━━━━━ EXTRAIT

Les deux ennemis jurés d'Israël : l'Iran et les Palestiniens
La multiplicité des menaces auxquelles Israël est confronté le différencie de tous les autres États contemporains
par Daniel Pipes
Les événements qui ont suivi le massacre du 7 octobre ont mis un fait en évidence : alors que la plupart des peuples et des gouvernements du monde acceptent l'existence d'Israël et souhaitent le bien de sa population, deux groupes d'ennemis déterminés, dont la nature et le caractère menaçant sont spécifiques à chacun, veulent détruire Israël et ses habitants juifs. Tant le régime iranien que les Palestiniens disposent de réseaux qui les rendent, chacun à leur façon, redoutables.
Contexte. L'État juif a été confronté à une avalanche inédite de six menaces. Celles-ci comprennent, par ordre décroissant depuis la plus violente :
Armes de destruction massive. L'Iran constitue la principale menace. Cependant, l'Irak et la Syrie ont déjà tenté de construire des bombes nucléaires tandis que l'Arabie saoudite, l'Égypte et la Turquie ont également manifesté leur intérêt en ce sens.
Attaque militaire conventionnelle. Des forces armées terrestres, navales et aériennes ont attaqué Israël à de nombreuses reprises, non seulement celles de l'Égypte, de la Jordanie et de la Syrie mais aussi de l'Arabie saoudite, de l'Irak et du Liban.
Guerre de basse intensité, également connue sous le nom de terrorisme. Les attaques sont venues de nombreux côtés, que ce soit de l'extrême gauche (par exemple, l'Armée rouge japonaise), de l'extrême droite (les néo-nazis), des nationalistes arabes (le Front de libération arabe), des nationalistes palestiniens (le Front populaire de libération de la Palestine) ou encore des islamistes (Hamas, Hezbollah, Houthis).
Offensive démographique. Les taux de natalité plus élevés offrent la perspective d'un écrasement d'Israël surtout si celui-ci est amené à ouvrir la porte à un « droit au retour ».

━━━━━━━━━━
━━━━━ DONNÉES À EXAMINER

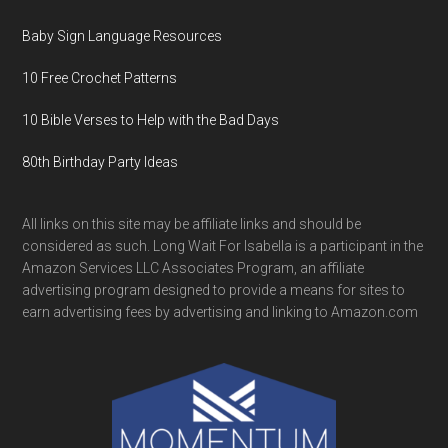
Baby Sign Language Resources
10 Free Crochet Patterns
10 Bible Verses to Help with the Bad Days
80th Birthday Party Ideas
All links on this site may be affiliate links and should be
considered as such. Long Wait For Isabella is a participant in the
Amazon Services LLC Associates Program, an affiliate
advertising program designed to provide a means for sites to
earn advertising fees by advertising and linking to Amazon.com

━━━━━━━━━━

*CONSIGNE:* Dans l'article sur les ennemis d'Israël, recopiez tout le passage, de « Contexte. L'État juif » jusqu'à « et du Liban. », en remplaçant « avalanche » par « vague ».

*RÉPONSE:*
Contexte. L'État juif a été confronté à une vague inédite de six menaces. Celles-ci comprennent, par ordre décroissant depuis la plus violente :
Armes de destruction massive. L'Iran constitue la principale menace. Cependant, l'Irak et la Syrie ont déjà tenté de construire des bombes nucléaires tandis que l'Arabie saoudite, l'Égypte et la Turquie ont également manifesté leur intérêt en ce sens.
Attaque militaire conventionnelle. Des forces armées terrestres, navales et aériennes ont attaqué Israël à de nombreuses reprises, non seulement celles de l'Égypte, de la Jordanie et de la Syrie mais aussi de l'Arabie saoudite, de l'Irak et du Liban.